Multiparameter flow cytometry and deep sequencing were both able to accurately identify patients with multiple myeloma who were negative for minimal residual disease, a factor that was found to better predict prolonged survival compared with complete response as measured by traditional response criteria.
CHICAGO-Multiparameter flow cytometry and deep sequencing were both able to accurately identify patients with multiple myeloma who were negative for minimal residual disease, a factor that was found to better predict prolonged survival compared with complete response as measured by traditional response criteria.
Details about the study, which examined the prognostic value of deep sequencing for minimal residual disease (MRD), were presented by Joaquin Martinez-Lopez, MD, PhD, of the Hospital 12 de Octubre, Madrid, Spain, at the annual meeting of the American Society of Clinical Oncology (ASCO).
“With current treatments, complete response is achieved in about 30% to 50% of patients; however, most of these patients continue to relapse due to persistent minimal residual disease,” Dr. Martinez-Lopez said. “Therefore, more sensitive techniques are required to define response.”
For this reason, three new categories of complete response are now included in multiple myeloma: stringent complete response, immunophenotypic complete response, and molecular complete response.
Interestingly, independently of the technique used to identify MRD-flow cytometry, molecular techniques, or imaging techniques-patients have prolonged progression-free survival. In addition, each of these techniques has some limitations. For example, molecular investigation of MRD in multiple myeloma is highly specific and has high sensitivity but is time consuming, labor intensive, and has a low applicability, Dr. Martinez-Lopez said.
In this study, Dr. Martinez-Lopez and colleagues investigated using a sequencing-based method called LymphoSIGHT to identify clonal rearrangements of immunoglobulin genes-IGH-VDJ, IGH-DJ, and IGK-in diagnostic samples.
They studied 68 homogenously treated patients from the Spanish Myeloma Group GEM00 and GEM05 trials. The researchers studied bone marrow samples at diagnosis to identify the myeloma clonotype, and during follow-up to study MRD.
The sequencing assay detected a myeloma-specific gene rearrangement in 61 of 68 samples (90%). Seventy-seven samples were studied for MRD.
When comparing sequencing and flow cytometry, 34 out of 46 samples were positive for MRD using both techniques. Nine of the samples were negative for MRD and three samples were discordant. Of the three discordant patients, two were negative by sequencing and positive by flow cytometry and neither relapsed; one patient was positive by sequencing and negative by flow cytometry and later relapsed.
The researchers looked at the prognosis of achieving MRD negative status by sequencing and found that progression-free survival and overall survival were better in patients who achieved molecular complete response compared with those who did not (P = .02).
The results were similar when the researchers looked at prognosis of achieving MRD negative by flow cytometry. In this case, patients who achieved immunophenotypic complete response had improved progression-free survival (P = .001) and overall survival (P = .04) compared with patients that did not.
Finally, when the researchers limited the analysis to only those patients who achieved conventional complete response, progression-free survival and overall survival were improved in those patients found to be negative for MRD using sequencing compared with those patients found to be positive for MRD.

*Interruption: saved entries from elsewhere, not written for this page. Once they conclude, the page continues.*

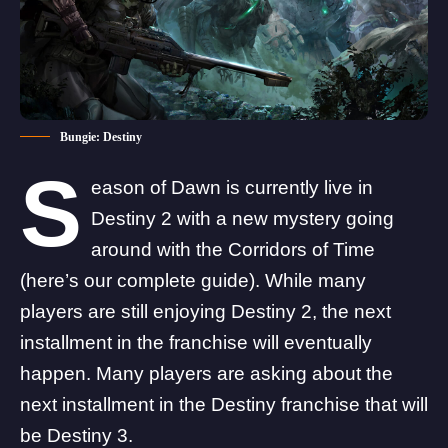
Bungie: Destiny
S
eason of Dawn is currently live in
Destiny 2 with a new mystery going
around with the Corridors of Time
(
here’s our complete guide
). While many
players are still enjoying Destiny 2, the next
installment in the franchise will eventually
happen. Many players are asking about the
next installment in the Destiny franchise that will
be Destiny 3.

“Minimal residual disease assessment by sequencing is applicable to most multiple myeloma patients and has equivalent results to flow,” Dr. Martinez-Lopez said. “MRD assessment by sequencing is a useful method for patient risk stratification and can be used to determine molecular complete response in multiple myeloma.”
Abstract discussant Sagar Lonial, MD, of the Winship Cancer Institute at Emory University, stressed that it is important not to dismiss imaging techniques when discussing looking for MRD. By simply focusing on marrow sampling, disease that appears in other areas may be missed.

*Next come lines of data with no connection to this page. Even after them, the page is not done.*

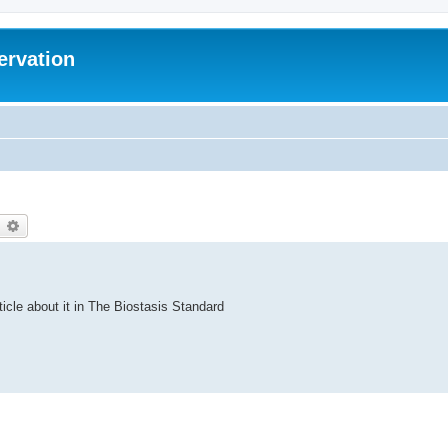
ervation
earch
Advanced search
ticle about it in The Biostasis Standard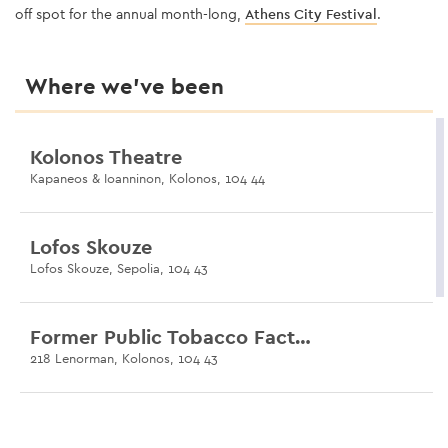
off spot for the annual month-long,
Athens City Festival
.
Where we’ve been
Kolonos Theatre
Kapaneos & Ioanninon, Kolonos, 104 44
Lofos Skouze
Lofos Skouze, Sepolia, 104 43
Former Public Tobacco Factory
218 Lenorman, Kolonos, 104 43
Municipal Sports Centre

“In addition, if you don’t have a sample with enough plasma cells in it, you may get a false negative and that is a potential issue both with flow cytometry and deep sequencing as well,” Dr. Lonial said.
Dr. Lonial also added that the results from the deep sequencing analyses were very encouraging; however, when you look at the results compared with flow cytometry they were almost identical.
“In this small subset of patients, it is not clear that we got a significant benefit by doing the much more in-depth and perhaps laborious method of deep sequencing than perhaps we got over the currently available flow cytometry,” he said.
Despite that, Dr. Lonial added that the potential advantage of deep sequencing is that it may offer insight into clonal evolution.